Ci sono CEO d’azienda che mantengono una posizione mite e prudente, ben guardandosi dal fare dichiarazioni potenzialmente divisive, specie quelle di natura politica, e poi c’è Elon Musk.

Nella giornata di ieri, il CEO di Tesla nell’arco di poche ore ha condiviso prima un meme anti-comunista e poi ha dato la sua benedizione all’improbabile candidatura alla Casa Bianca di Kanye West.

Sette cose che ogni ragazzo deve sentirsi dire, recita il claim dell’immagine satirica condivisa da Elon Musk. 1) Ti amo 2) Sono orgoglioso di te… 6) il comunismo ha fallito ogni volta in cui è stato tentato. Whops.

 

Elon Musk se l’è anche presa con Noam Chomsky, filosofo e saggista best-seller americano, da sempre una delle voci più forti e citate all’interno della sinistra anti-capitalista americana.

 

https://twitter.com/elonmusk/status/1279599254873362434

 

E poi Kanye West. Wow. Il rapper fa parte dello stesso partito di Elon Musk, quello degli incendiari.

Kanye era stato un vivace, e insospettabile, sostenitore oltranzista di Donald Trump, tant’è che si era fatto raffigurare in più occasioni con l’iconico cappellino rosso “MAGA”. Le sue posizioni le aveva esternate anche durante più di qualche comparsata nei late show della televisione americana, suscitando l’incredulità dei suoi fan. Ultimamente sembra essersi pentito delle sue dichiarazioni passate.

 

 

Quello per la presidenza è un pallino fisso di Kanye West, e la sua eventuale candidatura alla Casa Bianca è ormai da anni un meme e un inside-joke di diverse community — alla pari di Dwayne Johnson Presidente.

 

 

Kanye West ha annunciato la sua candidatura con un tweet. «Mi candido alla Presidenza degli Stati Uniti #2020VISION», ha scritto. Pronta la risposta di Elon Musk: «hai il mio pieno sostegno».

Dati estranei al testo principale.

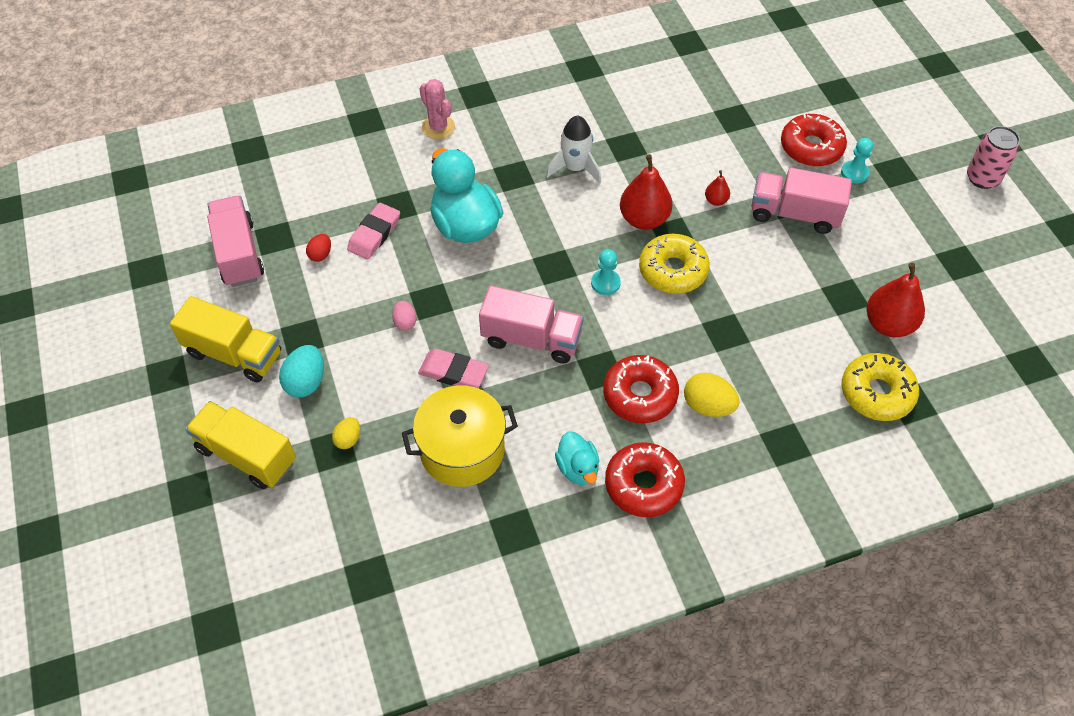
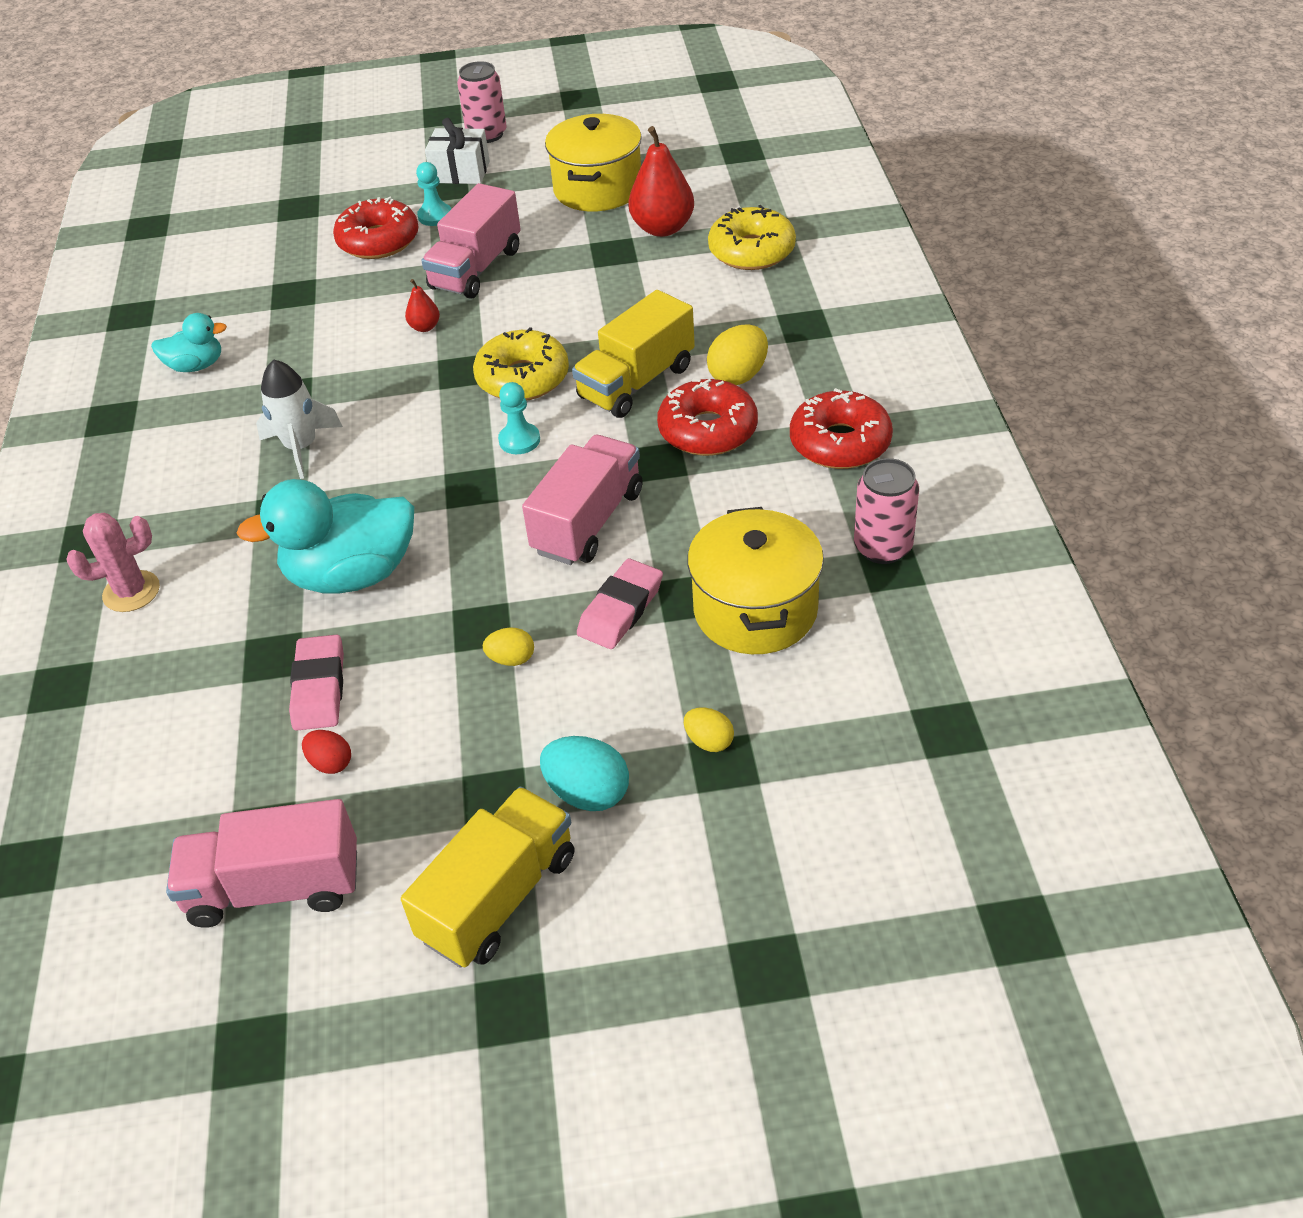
camera: 75 degrees left, 10 degrees down
(247, 455) = (711, 880): yellow truck -> yellow truck (636, 382)
(374, 234) = (319, 687): pink eraser -> pink eraser turned 45 degrees clockwise
(405, 322) = (511, 659): pink egg -> yellow egg
(534, 524) = (882, 547): none -> pink can
(578, 468) = (806, 498): turquoise duck -> turquoise duck (196, 366)
(644, 219) = (426, 393): red pear -> none
(920, 174) = (460, 172): none -> white gift
(930, 269) = (598, 189): none -> yellow pot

Ma ci crede davvero? Può darsi, ma tra le ambizioni di Kanye e la realtà c’è un muro insormontabile: quello del tempo. L’artista è troppo in ritardo per candidarsi con successo in almeno cinque stati, dove la deadline per registrarsi alle presidenziali è passata da diversi mesi. Tra questi anche il Texas, che da solo esprime oltre 30 grandi elettori.

Anche laddove decidesse di candidarsi veramente, ottenendo le firme necessarie in tempi fulminei, il suo nome non potrebbe comparire in alcuni degli Stati chiave necessari per vincere. E a prescindere, nessun candidato indipendente è mai andato granché bene.

 

 

Per molti quella di Kanye West è una semplice mossa pubblicitaria in vista del suo prossimo album. Ironia vuole che anche Donald Trump abbia utilizzato questa strategia in più occasioni, millantando candidature che poi non si sono mai concretizzate. La prima volta nel 2000, quando si era candidato con il Reform Party (il partito di Ross Perott) salvo poi ritirarsi una volta aver distrutto la reputazione del suo principale avversario alle primarie; mossa che peraltro, consciamente o meno, spalancò le porte alla prima presidenza di George W. Bush. Vent’anni dopo, eccoci qua.

Chissà, forse per il 2020 è tardi, ma il futuro ci regalerà davvero una presidenza Kanye West. Ormai gli USA ci hanno abituato a tutto.